Sunday, September 9, 2012

40 Days of Creating Begins Anew...


Day 1:

I have begun a new painting in MyBrushes on my iPad for the next 40 days.  I decided that this creative ritual in the mornings is important to my growth and healing.  It has taught me a great deal about myself.  It has helped me process through the crap and pain of my summer, through my broken heart.  It has helped me open and cleanse more of my Shadow.  It has begun to help me feel whole.

So, I opened a new empty blank screen.  As always happens with a blank paper, I have this moment of panic:  “Where to start”  “What if I don’t have anything to say?”  “What if I am a fake?”  These are the thoughts that go through my head before I put my first mark on the paper. It is my Critic messing with my head and heart.  I have to breathe it out so that my creative self can take over.  “Get out of my head Critic.  Get out of my Heart Critic. This space is for my growth and creative self.  This is about Future ME.”

I started with the dark green spots then added black dots.  Then I changed to the glowing brush and put the purple spiral.  A green circle formed followed by the white heart in the middle.  Then a small tiny yellow figure at the base of the white circle.

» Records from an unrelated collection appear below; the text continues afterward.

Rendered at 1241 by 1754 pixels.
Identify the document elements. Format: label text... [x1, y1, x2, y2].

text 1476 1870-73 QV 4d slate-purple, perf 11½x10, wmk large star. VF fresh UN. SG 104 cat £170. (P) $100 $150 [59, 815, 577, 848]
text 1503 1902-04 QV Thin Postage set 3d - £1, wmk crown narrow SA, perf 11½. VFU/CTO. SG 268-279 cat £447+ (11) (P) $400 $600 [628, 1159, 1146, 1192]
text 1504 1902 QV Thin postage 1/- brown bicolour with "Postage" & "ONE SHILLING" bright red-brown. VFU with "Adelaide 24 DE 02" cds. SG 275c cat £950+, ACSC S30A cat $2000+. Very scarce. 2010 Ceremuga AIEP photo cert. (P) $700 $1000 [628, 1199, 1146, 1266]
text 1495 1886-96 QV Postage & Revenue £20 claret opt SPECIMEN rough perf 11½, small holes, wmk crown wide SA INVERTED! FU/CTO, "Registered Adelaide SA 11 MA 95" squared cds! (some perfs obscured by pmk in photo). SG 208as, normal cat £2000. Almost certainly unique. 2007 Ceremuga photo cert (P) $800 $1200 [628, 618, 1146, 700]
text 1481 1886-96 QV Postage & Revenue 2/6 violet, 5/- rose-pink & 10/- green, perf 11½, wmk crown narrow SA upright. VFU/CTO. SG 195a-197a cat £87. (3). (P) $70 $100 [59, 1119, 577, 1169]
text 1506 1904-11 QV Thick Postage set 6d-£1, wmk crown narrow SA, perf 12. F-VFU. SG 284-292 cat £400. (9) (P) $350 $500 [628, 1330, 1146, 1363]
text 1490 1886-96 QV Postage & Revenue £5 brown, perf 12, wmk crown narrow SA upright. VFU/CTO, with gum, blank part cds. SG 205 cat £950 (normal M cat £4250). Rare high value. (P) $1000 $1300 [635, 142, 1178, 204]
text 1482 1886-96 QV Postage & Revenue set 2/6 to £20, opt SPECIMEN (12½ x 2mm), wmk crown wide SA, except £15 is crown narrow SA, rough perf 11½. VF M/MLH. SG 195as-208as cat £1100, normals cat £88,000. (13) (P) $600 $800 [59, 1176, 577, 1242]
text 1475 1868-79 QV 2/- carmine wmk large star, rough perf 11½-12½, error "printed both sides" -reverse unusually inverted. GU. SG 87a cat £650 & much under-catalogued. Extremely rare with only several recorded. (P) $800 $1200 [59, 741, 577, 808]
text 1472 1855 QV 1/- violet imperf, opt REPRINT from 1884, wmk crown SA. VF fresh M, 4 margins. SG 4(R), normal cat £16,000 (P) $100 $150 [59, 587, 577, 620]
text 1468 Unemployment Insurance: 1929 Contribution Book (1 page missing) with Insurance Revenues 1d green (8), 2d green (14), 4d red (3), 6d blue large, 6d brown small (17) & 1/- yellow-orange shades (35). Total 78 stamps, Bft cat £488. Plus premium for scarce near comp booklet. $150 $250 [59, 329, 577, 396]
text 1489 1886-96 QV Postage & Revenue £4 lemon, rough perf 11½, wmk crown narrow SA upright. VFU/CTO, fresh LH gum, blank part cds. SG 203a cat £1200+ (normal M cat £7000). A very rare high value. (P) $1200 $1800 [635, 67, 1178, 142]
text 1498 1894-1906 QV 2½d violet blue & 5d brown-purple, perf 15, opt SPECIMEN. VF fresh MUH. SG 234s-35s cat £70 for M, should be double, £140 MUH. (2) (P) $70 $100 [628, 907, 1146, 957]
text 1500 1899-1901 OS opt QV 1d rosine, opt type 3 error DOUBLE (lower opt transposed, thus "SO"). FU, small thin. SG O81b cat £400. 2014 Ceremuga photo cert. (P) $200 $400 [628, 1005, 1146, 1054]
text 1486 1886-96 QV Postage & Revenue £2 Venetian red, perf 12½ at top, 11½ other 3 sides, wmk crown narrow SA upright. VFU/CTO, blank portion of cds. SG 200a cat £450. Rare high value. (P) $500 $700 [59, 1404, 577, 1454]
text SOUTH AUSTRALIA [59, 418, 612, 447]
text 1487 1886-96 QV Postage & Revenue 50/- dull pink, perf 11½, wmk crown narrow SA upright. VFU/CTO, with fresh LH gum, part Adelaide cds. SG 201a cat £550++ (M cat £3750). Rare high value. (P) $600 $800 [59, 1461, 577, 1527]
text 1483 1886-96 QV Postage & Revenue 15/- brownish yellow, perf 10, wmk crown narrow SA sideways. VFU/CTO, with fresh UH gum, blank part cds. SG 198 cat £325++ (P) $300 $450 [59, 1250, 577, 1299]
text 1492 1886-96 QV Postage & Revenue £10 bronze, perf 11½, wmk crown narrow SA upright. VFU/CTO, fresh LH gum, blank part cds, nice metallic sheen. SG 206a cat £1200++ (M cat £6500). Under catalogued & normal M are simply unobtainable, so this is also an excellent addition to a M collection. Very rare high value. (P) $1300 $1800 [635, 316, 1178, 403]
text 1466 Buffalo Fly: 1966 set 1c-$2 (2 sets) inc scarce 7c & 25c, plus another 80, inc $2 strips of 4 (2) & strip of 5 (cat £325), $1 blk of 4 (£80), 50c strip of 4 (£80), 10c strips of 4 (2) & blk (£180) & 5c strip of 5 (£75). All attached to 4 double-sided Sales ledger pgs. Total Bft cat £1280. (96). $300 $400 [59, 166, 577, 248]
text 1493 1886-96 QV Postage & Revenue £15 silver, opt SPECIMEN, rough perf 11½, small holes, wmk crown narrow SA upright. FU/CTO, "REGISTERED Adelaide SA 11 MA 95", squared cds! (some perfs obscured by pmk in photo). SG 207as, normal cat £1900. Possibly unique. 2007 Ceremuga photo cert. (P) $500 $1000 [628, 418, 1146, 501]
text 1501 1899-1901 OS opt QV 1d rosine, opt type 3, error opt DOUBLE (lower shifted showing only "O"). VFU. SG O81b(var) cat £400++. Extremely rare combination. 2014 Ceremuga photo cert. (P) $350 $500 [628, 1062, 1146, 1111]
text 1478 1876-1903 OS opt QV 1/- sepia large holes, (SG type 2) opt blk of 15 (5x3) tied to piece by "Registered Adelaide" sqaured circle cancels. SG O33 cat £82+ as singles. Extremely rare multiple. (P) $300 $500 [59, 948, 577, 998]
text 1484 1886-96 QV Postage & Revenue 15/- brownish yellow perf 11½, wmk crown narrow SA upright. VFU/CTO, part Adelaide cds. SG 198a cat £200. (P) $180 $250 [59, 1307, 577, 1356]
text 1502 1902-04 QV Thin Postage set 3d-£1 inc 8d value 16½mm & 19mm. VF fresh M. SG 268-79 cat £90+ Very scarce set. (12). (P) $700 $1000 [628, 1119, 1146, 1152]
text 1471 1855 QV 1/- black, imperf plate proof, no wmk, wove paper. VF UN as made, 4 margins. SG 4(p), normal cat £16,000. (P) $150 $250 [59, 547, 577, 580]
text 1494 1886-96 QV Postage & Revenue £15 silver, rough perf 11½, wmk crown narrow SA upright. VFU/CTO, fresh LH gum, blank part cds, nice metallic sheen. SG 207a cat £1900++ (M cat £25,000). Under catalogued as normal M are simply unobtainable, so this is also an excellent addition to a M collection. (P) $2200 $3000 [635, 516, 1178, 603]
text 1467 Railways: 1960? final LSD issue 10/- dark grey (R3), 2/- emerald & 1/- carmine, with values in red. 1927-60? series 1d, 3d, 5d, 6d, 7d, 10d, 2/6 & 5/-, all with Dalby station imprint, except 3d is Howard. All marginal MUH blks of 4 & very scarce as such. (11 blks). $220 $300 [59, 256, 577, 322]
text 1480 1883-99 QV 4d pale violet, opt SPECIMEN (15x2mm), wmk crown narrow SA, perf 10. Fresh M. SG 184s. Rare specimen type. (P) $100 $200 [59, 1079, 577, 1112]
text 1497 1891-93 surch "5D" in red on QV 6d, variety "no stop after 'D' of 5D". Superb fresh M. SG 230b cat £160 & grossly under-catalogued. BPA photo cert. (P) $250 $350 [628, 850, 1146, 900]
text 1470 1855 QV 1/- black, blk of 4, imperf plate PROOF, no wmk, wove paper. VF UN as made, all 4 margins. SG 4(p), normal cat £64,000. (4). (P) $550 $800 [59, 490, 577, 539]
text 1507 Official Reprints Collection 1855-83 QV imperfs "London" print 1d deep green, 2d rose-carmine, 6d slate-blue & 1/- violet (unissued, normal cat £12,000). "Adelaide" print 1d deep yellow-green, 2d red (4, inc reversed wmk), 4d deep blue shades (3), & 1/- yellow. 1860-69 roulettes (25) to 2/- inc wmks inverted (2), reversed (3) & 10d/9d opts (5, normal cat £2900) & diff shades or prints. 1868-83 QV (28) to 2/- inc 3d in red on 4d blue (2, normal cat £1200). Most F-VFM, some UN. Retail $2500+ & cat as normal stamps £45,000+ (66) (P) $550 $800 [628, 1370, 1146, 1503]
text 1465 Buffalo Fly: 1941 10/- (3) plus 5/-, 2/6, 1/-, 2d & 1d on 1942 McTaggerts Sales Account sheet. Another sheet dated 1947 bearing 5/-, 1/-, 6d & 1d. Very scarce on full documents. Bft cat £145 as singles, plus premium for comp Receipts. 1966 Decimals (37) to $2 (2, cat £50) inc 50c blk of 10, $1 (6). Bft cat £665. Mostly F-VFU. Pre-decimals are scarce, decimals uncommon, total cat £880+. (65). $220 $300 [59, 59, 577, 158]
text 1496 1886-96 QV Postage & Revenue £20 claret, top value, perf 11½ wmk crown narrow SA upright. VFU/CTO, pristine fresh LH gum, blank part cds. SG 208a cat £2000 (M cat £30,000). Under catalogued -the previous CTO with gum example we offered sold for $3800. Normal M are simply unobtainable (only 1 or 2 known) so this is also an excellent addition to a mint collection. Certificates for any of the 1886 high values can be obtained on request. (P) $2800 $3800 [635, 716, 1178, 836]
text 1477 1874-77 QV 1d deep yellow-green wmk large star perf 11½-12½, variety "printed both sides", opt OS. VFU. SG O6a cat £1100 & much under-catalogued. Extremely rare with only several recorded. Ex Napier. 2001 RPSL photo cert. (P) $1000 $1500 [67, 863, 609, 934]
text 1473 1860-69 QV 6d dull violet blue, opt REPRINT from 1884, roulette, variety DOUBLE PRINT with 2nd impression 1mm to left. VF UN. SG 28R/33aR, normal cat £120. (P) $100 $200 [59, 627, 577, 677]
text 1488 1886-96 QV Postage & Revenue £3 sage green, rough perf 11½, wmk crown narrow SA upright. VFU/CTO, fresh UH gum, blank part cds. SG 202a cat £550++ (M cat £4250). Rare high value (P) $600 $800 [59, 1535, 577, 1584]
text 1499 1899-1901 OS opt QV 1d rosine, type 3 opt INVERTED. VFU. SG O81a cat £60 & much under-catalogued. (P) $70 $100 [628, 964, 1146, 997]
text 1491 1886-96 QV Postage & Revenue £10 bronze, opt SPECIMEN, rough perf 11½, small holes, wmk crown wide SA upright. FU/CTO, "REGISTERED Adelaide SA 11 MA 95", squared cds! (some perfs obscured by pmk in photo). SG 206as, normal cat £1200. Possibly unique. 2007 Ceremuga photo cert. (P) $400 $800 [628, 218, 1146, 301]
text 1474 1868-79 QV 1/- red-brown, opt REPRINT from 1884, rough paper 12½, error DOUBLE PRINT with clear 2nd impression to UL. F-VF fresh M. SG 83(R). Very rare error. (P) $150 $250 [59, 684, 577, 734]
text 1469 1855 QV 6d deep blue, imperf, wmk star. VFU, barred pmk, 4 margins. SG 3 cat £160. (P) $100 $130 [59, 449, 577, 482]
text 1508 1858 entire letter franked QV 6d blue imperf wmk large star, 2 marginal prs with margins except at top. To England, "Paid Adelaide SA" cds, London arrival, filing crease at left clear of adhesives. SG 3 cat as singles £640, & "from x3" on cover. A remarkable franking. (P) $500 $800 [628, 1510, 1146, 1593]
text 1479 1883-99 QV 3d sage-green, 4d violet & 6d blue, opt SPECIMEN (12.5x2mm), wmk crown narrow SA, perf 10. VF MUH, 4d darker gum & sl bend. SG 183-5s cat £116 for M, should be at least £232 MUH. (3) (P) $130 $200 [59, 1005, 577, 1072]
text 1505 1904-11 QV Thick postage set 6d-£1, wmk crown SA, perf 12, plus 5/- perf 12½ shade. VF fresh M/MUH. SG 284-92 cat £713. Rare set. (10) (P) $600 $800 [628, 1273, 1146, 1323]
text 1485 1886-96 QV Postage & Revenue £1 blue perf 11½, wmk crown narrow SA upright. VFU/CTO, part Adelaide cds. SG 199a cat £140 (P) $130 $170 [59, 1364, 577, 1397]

It feels like my future is going to emanate out of my heart.  It is all based, housed, in my heart.  My heart is connected to Light.  So really, my future is connected to the Holy, to Light, to all that needs to emanate into the world.  I know that.  I feel that bubbling up more and more each day.  I’m beginning to really truly accept it deep into my belly.  Then I believe that it will explode out into my career, into my family, into FUTURE ME -- a life and way of being in this world that is full, large, creative, happy.

Day 2:

I began with the blue scribbles around the spiral in a circle.  Then the orange fire works brush around the green circle .  Then yellow glow around the whole painting, bringing forth more radiance and brightness. 

Then the white hearts appeared.  Growing.  One larger than the other.  Reaching out into the world.  Expanding.

Then a figure arrived.  At first it came in the eraser brush, like Light hidden among the painting.  Then it morphed into orange and the green heart appeared in the figure.

My heart is definitely expanding.  I feel it sitting on top of the peaks contemplating the beauty around me, allowing all that sadness at the latest round of pastoral rejections to bubble up and out, tears to flow, reordering to happen through contemplation and prayer.  I feel the Holy nearby.  I see the Holy all around me.  How can you not when this is your view:


Everywhere I looked beauty was around me.  It was my first solo hike in a long time.  Me and the Holy and nothing between us.  Stuff bubbling up.  Good stuff.  Hard stuff.  Me breathing it out with each step, focusing in on my heart, on Love, on Hope, on Light.  Allowing the Holy to do Her thing....

And today’s painting is the result of that time with the Holy.  My heart expanding.  Me showing up larger than yesterday.  Day 1 I was a tiny figure at the base of my heart.  Today the figure is large amongst the growing expanding heart.

The mountains always do me good!

Day 3:

More growing in my heart.  More expanding.

I started with the figure.  I traced it with a dark purple, made it clearer.  Then a smaller figure showed up in the bottom corner.   I wanted to connect the two.  It felt like the smaller one was projecting itself to become the Large Figure.  I began with purple fireworks brush, then used the green.  That was not quite doing it.  It sort of showed the movement.  So I used red and made a heart around the purple figure. Then I went back to green and used green arrows moving from the small to the large figure.  Then the blue heart emanated out from the small figure holding and encircling the large figure.

Then hearts appeared all in the blue heart.  Red, blue, green, white, orange and finally the green hearts in each figure.

I came North for the weekend in search of some quiet meditative hiking to allow the silence of hiking to bring me closer to Future Me; to put me in contact with the Holy; to engage my body physically in this meditative process.

I have done just that.  I have immersed myself in the beauty of the world around me.  From the high peaks, to cascades and ponds and wilderness.  Yesterday’s hike was through the wilderness.

I spent time sitting quietly by a cascade, contemplating the stone river bed, listening to the roar of the flumes and water, breathing it in.  I sat quietly by a pond deep in the wilderness.  I breathed in this quiet silent space, untouched by technology and the busyness of the world.  Contemplative Prayer in each place.

I needed that quiet.  I needed that reminder of the beauty around me.  I needed that experience of becoming one with the world around me.  I needed to get in touch with the rhythm of Mother Nature, touch and root myself back to Her core, to Her beat.

When I touch back into the real world, back to Philadelphia, I want to feel more grounded, more ready to dive into the hard work of creating this career I feel called to.  I am ready to dive into Spiritual Direction work, into creating a Spirituality Center, into embracing Future Me.

It will be hard work.  I trust that this creative process that has brought me to this place will guide me to Future ME; will journey this journey with me, opening my heart, grounding me, energizing me, focusing me as I do the work I am meant to do.